Threat to the Macau premium mass gambling segment from regulatory action against certain China UnionPay Ltd transactions at either pawnshops or some jewellery shops on casino premises and beyond is in likelihood “overblown”, says a Sunday memo from Morgan Stanley Asia Ltd.
Last week a number of brokerages had mentioned that premium mass play – involving high minimum bets but for cash rather than the credit typically extended to VIP gamblers – could account for 20 percent or more of Macau casino gross gaming revenue (GGR), and be the segment most affected by action against UnionPay transactions.
But Morgan Stanley analysts Praveen Choudhary and Jeremy An wrote in their latest market update: “For the whole industry, we estimate that 23 percent of GGR and 32 percent of EBITDA [earnings before interest, taxation, depreciation and amortisation] comes from this segment. However, not all of them need cash from pawnshops and the impact should be minimal and for a short period.”
They added: “UnionPay concern is overblown in our view: historical efforts by central banks and monetary authorities (such as reducing the daily and annual ATM withdrawal limit, [and] connecting ATM cards to identity cards, and implementation of facial recognition) have had minimal impact on GGR, while making the industry structure much more robust and sustainable in the long term.”
The Morgan Stanley team suggested that were weakness to be shown in Macau GGR for the remainder of June, it was more likely to be associated with “World Cup impact” and what the analysts termed “second-quarter seasonality”.
“Since 2012, Macau has underperformed the Hang Seng Index every year in the second quarter (except for 2013 and 2017), and so far, [second quarter] 2018 has been similar, trailing 3 percentage points,” wrote the analysts.
The analysts added, referring to the FIFA World Cup 2018, an international soccer tournament in Russia, and the distraction it might cause for Macau gambling customers: “The upcoming World Cup (15 June to 15 July) could result in weaker than expected GGR growth during the summer.”
But the institution said there remained room for surprise on the upside, as the producer price index (PPI) in China had improved by 0.7 percentage points sequentially in May.
“The producer price index rebounded in China in May, to 4.1 percent from 3.4 percent in April: that beat consensus expectation. Historically, we have seen strong correlation between PPI in China and GGR in Macau,” wrote the Morgan Stanley team.

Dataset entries
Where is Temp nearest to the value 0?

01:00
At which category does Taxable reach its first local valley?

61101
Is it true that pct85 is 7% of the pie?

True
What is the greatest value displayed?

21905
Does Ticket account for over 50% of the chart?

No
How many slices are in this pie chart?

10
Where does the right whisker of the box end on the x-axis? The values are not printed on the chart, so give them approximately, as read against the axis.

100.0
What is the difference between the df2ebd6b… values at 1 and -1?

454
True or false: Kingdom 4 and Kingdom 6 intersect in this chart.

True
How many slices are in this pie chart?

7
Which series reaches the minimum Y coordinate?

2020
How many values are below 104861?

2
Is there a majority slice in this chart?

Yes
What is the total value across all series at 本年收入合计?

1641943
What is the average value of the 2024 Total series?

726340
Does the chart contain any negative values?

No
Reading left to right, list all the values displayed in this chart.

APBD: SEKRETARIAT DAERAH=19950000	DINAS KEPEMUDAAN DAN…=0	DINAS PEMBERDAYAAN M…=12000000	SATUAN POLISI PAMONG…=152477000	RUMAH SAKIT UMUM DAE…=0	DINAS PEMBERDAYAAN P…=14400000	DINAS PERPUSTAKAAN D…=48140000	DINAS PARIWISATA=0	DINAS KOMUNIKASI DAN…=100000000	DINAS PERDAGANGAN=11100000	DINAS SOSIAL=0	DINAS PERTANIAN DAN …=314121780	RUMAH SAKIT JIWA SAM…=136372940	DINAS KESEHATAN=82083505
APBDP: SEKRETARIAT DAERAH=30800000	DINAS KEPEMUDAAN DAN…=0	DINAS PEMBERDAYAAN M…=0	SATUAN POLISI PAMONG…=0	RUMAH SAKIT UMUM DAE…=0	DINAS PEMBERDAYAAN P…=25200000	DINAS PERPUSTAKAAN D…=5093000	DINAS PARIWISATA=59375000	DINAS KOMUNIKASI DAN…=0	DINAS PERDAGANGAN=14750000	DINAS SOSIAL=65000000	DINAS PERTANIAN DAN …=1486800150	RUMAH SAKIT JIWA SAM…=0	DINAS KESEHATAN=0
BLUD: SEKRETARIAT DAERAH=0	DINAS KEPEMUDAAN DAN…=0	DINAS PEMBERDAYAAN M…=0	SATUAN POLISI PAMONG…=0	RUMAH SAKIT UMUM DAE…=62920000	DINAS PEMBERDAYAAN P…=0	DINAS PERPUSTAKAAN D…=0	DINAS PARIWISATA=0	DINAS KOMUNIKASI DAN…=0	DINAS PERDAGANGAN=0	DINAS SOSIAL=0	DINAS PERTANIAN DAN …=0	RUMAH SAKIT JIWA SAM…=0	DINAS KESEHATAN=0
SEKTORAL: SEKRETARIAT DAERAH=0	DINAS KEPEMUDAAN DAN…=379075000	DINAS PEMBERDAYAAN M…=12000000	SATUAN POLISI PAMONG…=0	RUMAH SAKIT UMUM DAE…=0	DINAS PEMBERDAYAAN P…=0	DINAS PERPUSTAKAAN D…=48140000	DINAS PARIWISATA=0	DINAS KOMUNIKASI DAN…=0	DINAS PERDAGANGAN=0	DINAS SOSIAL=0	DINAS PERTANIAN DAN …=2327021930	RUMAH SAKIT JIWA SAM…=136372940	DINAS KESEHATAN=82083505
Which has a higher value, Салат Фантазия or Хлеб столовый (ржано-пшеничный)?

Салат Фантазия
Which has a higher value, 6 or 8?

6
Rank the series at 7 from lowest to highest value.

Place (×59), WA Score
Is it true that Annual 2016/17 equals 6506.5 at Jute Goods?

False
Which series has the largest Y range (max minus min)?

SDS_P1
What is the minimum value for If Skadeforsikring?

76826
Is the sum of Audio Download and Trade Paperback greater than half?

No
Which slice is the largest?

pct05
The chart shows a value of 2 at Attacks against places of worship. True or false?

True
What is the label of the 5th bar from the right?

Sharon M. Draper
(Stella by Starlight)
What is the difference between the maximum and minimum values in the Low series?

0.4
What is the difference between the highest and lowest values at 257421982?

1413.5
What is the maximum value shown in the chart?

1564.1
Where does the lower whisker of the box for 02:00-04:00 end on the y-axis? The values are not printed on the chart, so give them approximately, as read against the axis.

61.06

» **EXERCISE REQUIREMENTS**
Can you rewrite the Macau gambling article starting at "Threat to the" and ending at "Stanley Asia Ltd.", switching "overblown" to "exaggerated"?

» **RESPONSE BOX**
Threat to the Macau premium mass gambling segment from regulatory action against certain China UnionPay Ltd transactions at either pawnshops or some jewellery shops on casino premises and beyond is in likelihood “exaggerated”, says a Sunday memo from Morgan Stanley Asia Ltd.